Härtefallscheidung ohne Ablauf des Trennungsjahres: Welche Gründe müssen vorliegen und welche sind nicht ausreichen?
Entscheidend für die Frage, ob ein Härtefall vorliegt, ist nicht das subjektive Empfinden des scheidungswilligen Ehegatten. Die Tatsache, dass sich ein Ehepartner möglicherweise recht lieblos verhält oder auch einen sexuellen Fehltritt begangen hat, ist für den anderen Ehegatten tief verletzend. Aber dies berührt dessen persönliche Gefühle und ist nicht zwingend eine unzumutbare, in der Person des anderen Ehepartners begründete Härte.
Maßstab ist vielmehr, ob eine besonnene dritte Person bei einer ruhigen Abwägung aller Umstände des Einzelfalls das Verhalten des anderen Ehegatten ebenfalls als eine unzumutbare Belastung empfinden würde, die – umgangssprachlich – eine „Härtefallregelung“ und eine sofortige Trennung rechtfertigt.

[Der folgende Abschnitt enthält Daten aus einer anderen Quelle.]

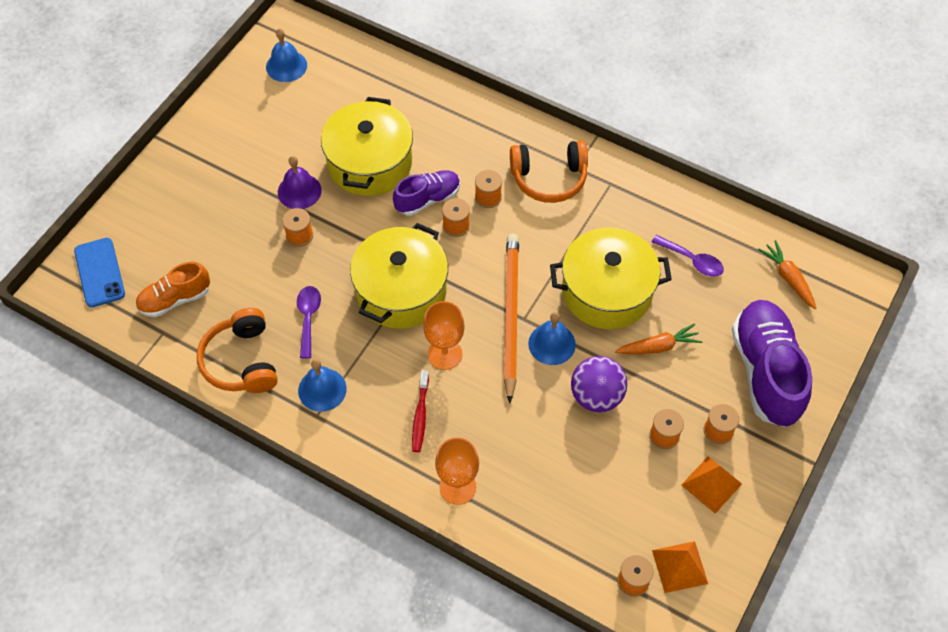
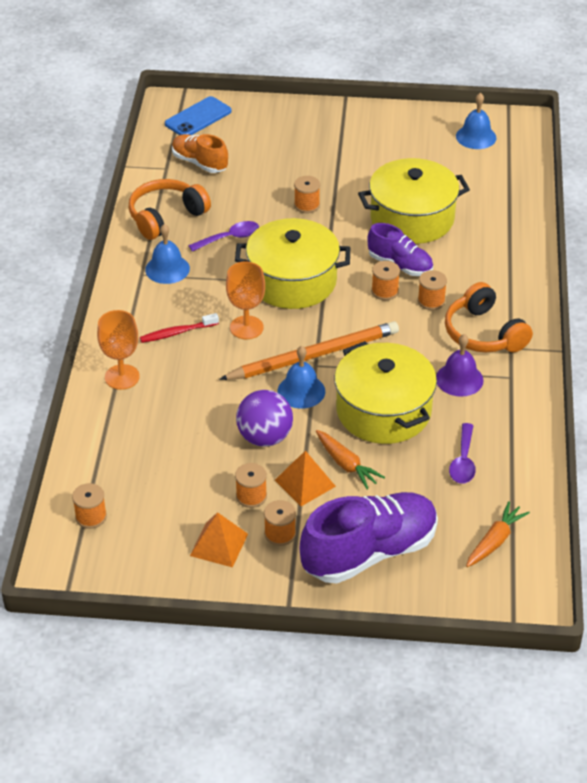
camera: 65 degrees right, 15 degrees down
purple bell [278,156,322,209] -> purple bell moved to [436,334,484,397]
orange pyramid [652,541,708,593] -> orange pyramid moved to [275,451,336,506]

Die Familiengerichte sind bei Härtescheidungen sehr zurückhaltend. Die Härtegründe müssen besonders gravierend und eben gerade in der Person des anderen Ehegatten liegen. Beispiele hier zu sind:
- Alkoholmissbrauch unter Verweigern oder mehrfaches Scheitern von Entziehungskuren
- Beleidigungen und Beschimpfungen des Ehepartners und fortlaufend in Gegenwart der Kinder
- Beleidigungen, Bedrohungen und Misshandlungen von schwerster Art und speziell im Beisein der Kinder
- Drogenmissbrauch über mehrere Jahre und in Gegenwart der Kinder
- Ehebrecherische Beziehung mit sich daraus ergebender Schwangerschaft
- Eheschließung zur Erhaltung eines Aufenthalttitels
- Nervenkrankheit, die vor der Eheschließung nicht bekannt war
- Morddrohungen gegenüber dem Ehegatten
- Prostitution, die nach der Trennung ausgeübt wird
- Selbstmordversuch, für den der Ehepartner nicht mitursächlich war
- Sexuelle Perversionen, wozu der andere Ehegatte auffordert (etwa Gruppensex)
- Straftaten gegenüber dem Ehepartner
- Vergewaltigung des Ehegatten, nachdem dieser den Kontakt abgebrochen bzw. sich getrennt hat und auch nicht mehr zum Ehepartner zurückkehrt
Keine Gründe für die Härtefallscheidung bilden dagegen z.B eine nachlässige Haushaltsführung, unbegründete Eifersuchtsszenen und ein einmaliger, im Affekt begangener körperlicher Angriff auf den Ehegatten. Schwieriger ist es beim Ehebruch. Eine Scheidung wegen unzumutbarer Härte kommt aufgrund des Wandels in den gesellschaftlichen Vorstellungen nur beim Vorliegen weiterer, erheblicher Gründe in Betracht. Dies gilt ebenso bei Pflichtverletzungen beim Unterhalt oder der Aufnahme einer gleichgeschlechtlichen Beziehung.